UWM reiterated that its proposal — offering shareholders $12.50 per share or 2.3328 shares of UWM stock — remains superior to CrossCountry’s amended $12.00-per-share all-cash agreement. The company also argued its bid provides greater flexibility through a stock election option and represents higher value when accounting for interim dividend considerations.
UWM’s latest appeal leaned heavily on support from proxy advisory firms, noting that Institutional Shareholder Services (ISS), Glass Lewis, and Egan-Jones Ratings Company have all recommended shareholders vote against the CrossCountry transaction, citing concerns that the Two Harbors board did not run a value-maximizing process.
The lender also pushed back on execution concerns, stating its offer is backed by a committed unsecured bridge facility from Mizuho Financial Group with no financing contingencies. UWM said its regulatory relationships, nationwide licensure, and prior work tied to its original agreement position it to close a transaction within roughly two months of signing.
UWM further criticized the conduct of the Two Harbors board, alleging a pattern of refusal to engage despite multiple improved offers.
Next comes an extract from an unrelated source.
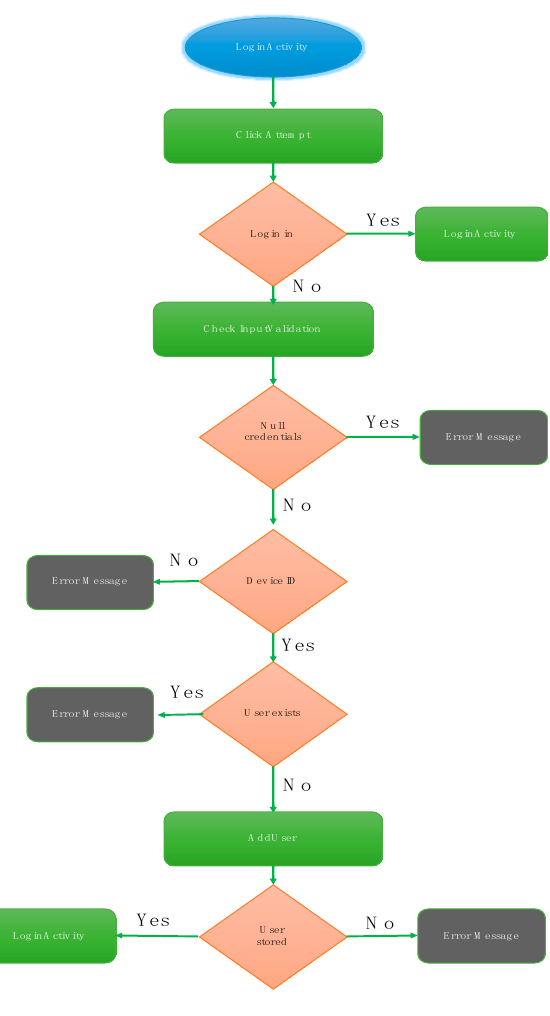
Figure 14. User register flow-chart.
The company also pointed to governance concerns tied to the CrossCountry deal, including executive compensation packages it said could total roughly $35 million, echoing scrutiny raised by proxy advisory firms.
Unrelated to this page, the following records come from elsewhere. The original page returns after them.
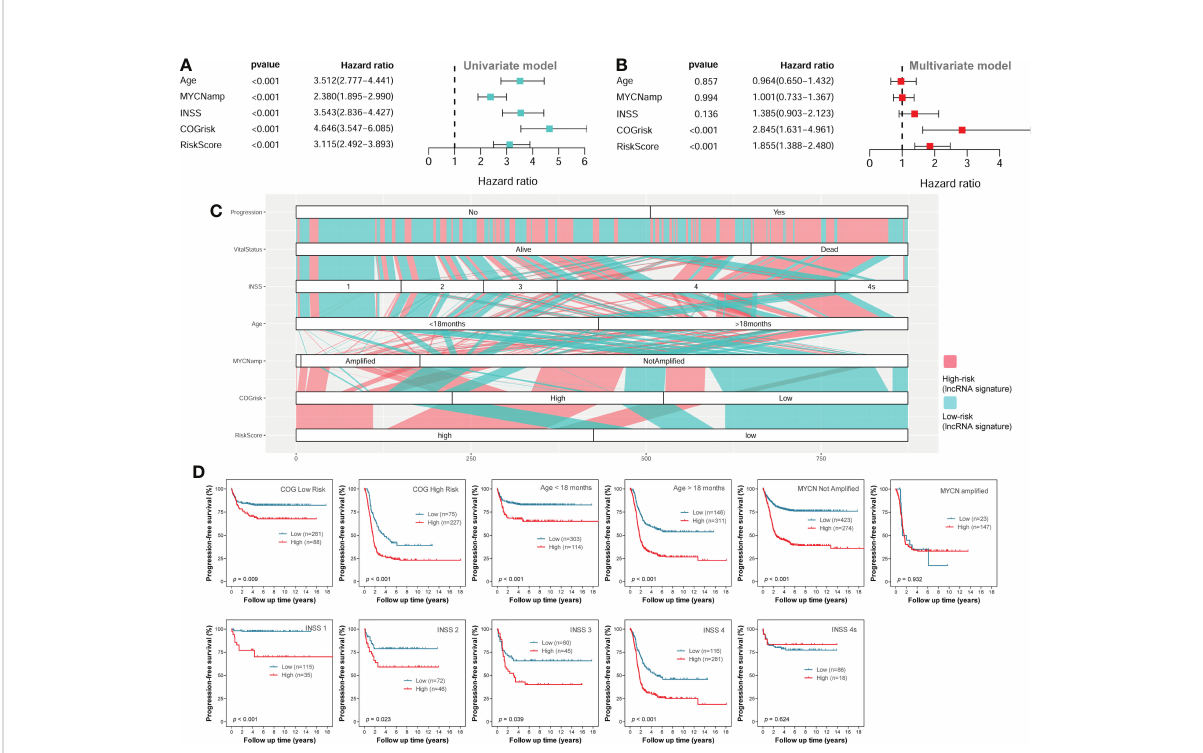
FIGURE 6 Survival analyses in the entire combined cohort. (A) The univariate survival analysis of the lncRNA signature and other clinical risk factors. (B) The multivariate survival analysis of the lncRNA signature and other clinical risk factors. (C) The alluvial diagram shows the relationship of lncRNA signature risk classi fi cation and other clinical risk factors. (D) The Kaplan-Meier plots show the PFS of different lncRNA signature risk classi fi cation (high-risk vs low-risk) in different subgroups of the entire combined cohort; the two-sided log-rank tests p-values were shown. lncRNA, long noncoding RNA; PFS, progression-free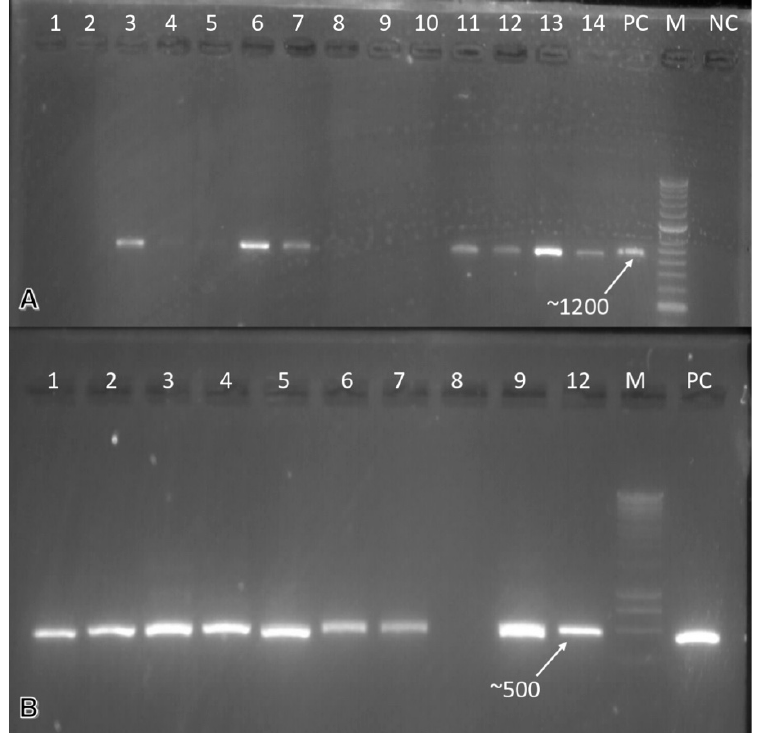
Figure 3. Gel electrophoresis profile of cucurbit viruses: ( A ) Molecular detection of the ToLCNDV in two cucurbit crops samples (zucchini and watermelon) using specific primers. Lanes 1–7 are watermelon samples, lanes 8–14 are zucchini samples, lane M is M-1Kb DNA stepladder (Thermo Fisher scientific, Vilnius, Lithuania), lane NC is a negative control, and lane PC is a positive control. ( B ) Molecular detection of the CpCDV in watermelon and chickpea samples using specific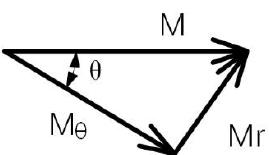
Figure 6. Geometric relationship of magnetization components.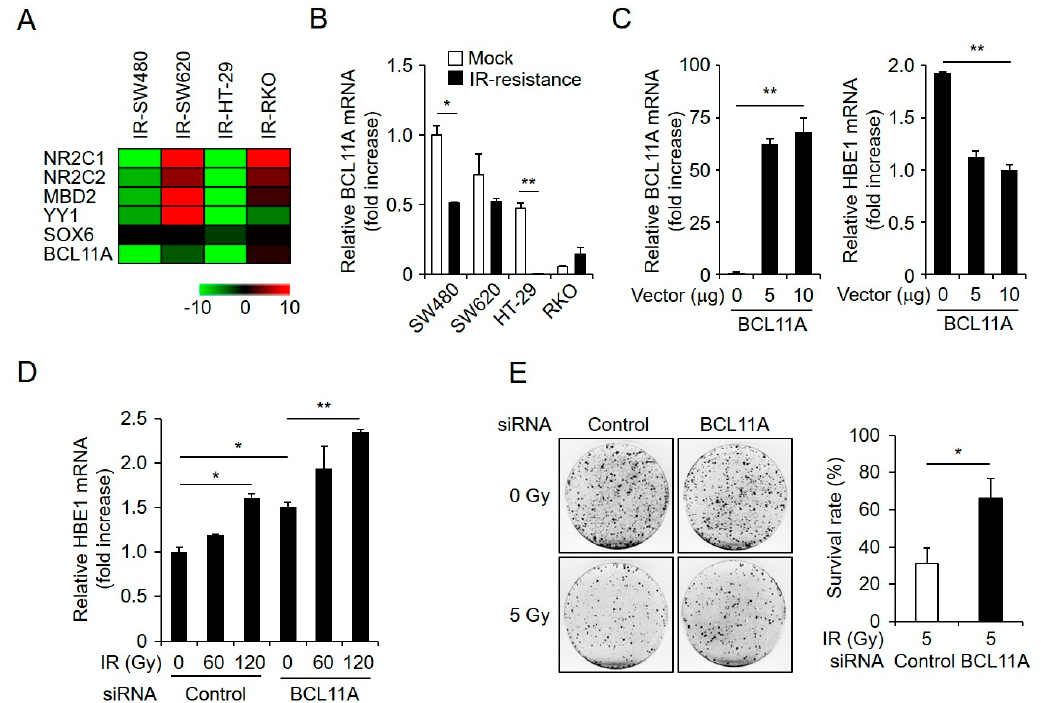
Figure 5. HBE1 expression is negatively regulated by the depletion of BCL11A expression. ( A ) Heatmap of differentially expressed HBE1 suppressor candidate genes ( B ) qRT-PCR confirmation of a candidate HBE1 suppressor gene selected based on RNA-seq analysis. * p < 0.05, ** p < 0.01. ( C ) Cells were transfected with a pCMV6-BCL11A-overexpression vector in a vector DNA concentration-dependent manner and changes in the mRNA expression level of BCL11A (left) and HBE1 (right) were analyzed by qRT-PCR. ** p < 0.01 compared to control cells. ( D ) Cells were transfected with control or BCL11A siRNA and exposed to gamma-irradiation (60 and 120 Gy). HBE1 mRNA levels were assessed by qRT-PCR. * p < 0.05, ** p < 0.01 compared to non-irradiated cells. ( E ) Representative image of clonogenic assay cells stained with crystal violet (left panel) and a graph showing mean survival rate as a function of radiation for negative control- or siBCL11A-treated cells. * p < 0.05 compared to control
The company is urging shareholders to vote the “blue proxy card” against the CrossCountry transaction and related proposals at the May 19 special meeting.
Escalating Timeline Of Competing Offers
Two Harbors originally agreed in December 2025 to be acquired by UWM in an all-stock transaction before terminating that agreement in March and pivoting to a cash deal with CrossCountry.
CrossCountry raised its bid to $11.30 per share on April 28. UWM responded on May 11 with a revised proposal valued at $12.50 per share, including both cash and stock options.
CrossCountry later added a dividend component to its offer, which it said could increase total consideration depending on timing. UWM rejected that characterization, arguing shareholders would receive the same dividend under its proposal.
Despite the higher bid, the Two Harbors board has unanimously rejected UWM’s latest offer, calling it “illusory, predatory, and unactionable,” and reaffirmed its support for the CrossCountry deal.
What It Means For Mortgage
At the center of the fight is RoundPoint Mortgage Servicing and Two Harbors’ mortgage servicing rights portfolio, assets that have become increasingly valuable as lenders seek recurring servicing income and scale in a higher-rate environment.
With the May 19 shareholder vote now hours away, the battle has evolved far beyond a traditional merger dispute into a public campaign over valuation methodology, servicing economics, governance, and closing certainty, with each new statement quickly drawing another response.
Two Harbors shareholders are scheduled to vote on the CrossCountry transaction on Tuesday, May 19.